-- Problem description --
Repeat each record below exactly as it is written.

[Stored records]
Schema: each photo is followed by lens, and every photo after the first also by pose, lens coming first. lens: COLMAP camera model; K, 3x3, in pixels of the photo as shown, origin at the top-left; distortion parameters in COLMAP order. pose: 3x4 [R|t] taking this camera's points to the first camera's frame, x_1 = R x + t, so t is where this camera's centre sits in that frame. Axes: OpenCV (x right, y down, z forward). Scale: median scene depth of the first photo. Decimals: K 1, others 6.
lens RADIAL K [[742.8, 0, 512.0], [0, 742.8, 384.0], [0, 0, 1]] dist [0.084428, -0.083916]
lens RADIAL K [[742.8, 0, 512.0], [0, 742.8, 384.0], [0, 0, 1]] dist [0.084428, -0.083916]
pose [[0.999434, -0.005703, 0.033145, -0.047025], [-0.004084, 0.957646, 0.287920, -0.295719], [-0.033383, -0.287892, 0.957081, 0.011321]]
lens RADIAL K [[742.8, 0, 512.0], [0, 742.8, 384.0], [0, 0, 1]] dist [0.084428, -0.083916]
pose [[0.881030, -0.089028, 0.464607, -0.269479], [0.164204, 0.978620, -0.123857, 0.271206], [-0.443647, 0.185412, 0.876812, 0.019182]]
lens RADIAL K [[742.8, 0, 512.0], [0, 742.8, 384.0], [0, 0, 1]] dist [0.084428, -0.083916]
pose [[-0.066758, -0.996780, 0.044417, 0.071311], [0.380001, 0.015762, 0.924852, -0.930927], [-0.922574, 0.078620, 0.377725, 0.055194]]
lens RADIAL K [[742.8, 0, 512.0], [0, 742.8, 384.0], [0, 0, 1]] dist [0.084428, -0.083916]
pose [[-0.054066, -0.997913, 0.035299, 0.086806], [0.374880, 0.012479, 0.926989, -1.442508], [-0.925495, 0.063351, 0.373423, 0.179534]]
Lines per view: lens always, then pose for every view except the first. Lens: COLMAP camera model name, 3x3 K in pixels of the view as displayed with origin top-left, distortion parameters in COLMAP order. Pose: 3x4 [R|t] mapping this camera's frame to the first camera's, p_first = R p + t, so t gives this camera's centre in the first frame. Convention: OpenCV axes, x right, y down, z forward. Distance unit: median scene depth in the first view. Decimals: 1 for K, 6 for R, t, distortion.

-- Exercise response --
Schema: each photo is followed by lens, and every photo after the first also by pose, lens coming first. lens: COLMAP camera model; K, 3x3, in pixels of the photo as shown, origin at the top-left; distortion parameters in COLMAP order. pose: 3x4 [R|t] taking this camera's points to the first camera's frame, x_1 = R x + t, so t is where this camera's centre sits in that frame. Axes: OpenCV (x right, y down, z forward). Scale: median scene depth of the first photo. Decimals: K 1, others 6.
lens RADIAL K [[742.8, 0, 512.0], [0, 742.8, 384.0], [0, 0, 1]] dist [0.084428, -0.083916]
lens RADIAL K [[742.8, 0, 512.0], [0, 742.8, 384.0], [0, 0, 1]] dist [0.084428, -0.083916]
pose [[0.999434, -0.005703, 0.033145, -0.047025], [-0.004084, 0.957646, 0.287920, -0.295719], [-0.033383, -0.287892, 0.957081, 0.011321]]
lens RADIAL K [[742.8, 0, 512.0], [0, 742.8, 384.0], [0, 0, 1]] dist [0.084428, -0.083916]
pose [[0.881030, -0.089028, 0.464607, -0.269479], [0.164204, 0.978620, -0.123857, 0.271206], [-0.443647, 0.185412, 0.876812, 0.019182]]
lens RADIAL K [[742.8, 0, 512.0], [0, 742.8, 384.0], [0, 0, 1]] dist [0.084428, -0.083916]
pose [[-0.066758, -0.996780, 0.044417, 0.071311], [0.380001, 0.015762, 0.924852, -0.930927], [-0.922574, 0.078620, 0.377725, 0.055194]]
lens RADIAL K [[742.8, 0, 512.0], [0, 742.8, 384.0], [0, 0, 1]] dist [0.084428, -0.083916]
pose [[-0.054066, -0.997913, 0.035299, 0.086806], [0.374880, 0.012479, 0.926989, -1.442508], [-0.925495, 0.063351, 0.373423, 0.179534]]
Lines per view: lens always, then pose for every view except the first. Lens: COLMAP camera model name, 3x3 K in pixels of the view as displayed with origin top-left, distortion parameters in COLMAP order. Pose: 3x4 [R|t] mapping this camera's frame to the first camera's, p_first = R p + t, so t gives this camera's centre in the first frame. Convention: OpenCV axes, x right, y down, z forward. Distance unit: median scene depth in the first view. Decimals: 1 for K, 6 for R, t, distortion.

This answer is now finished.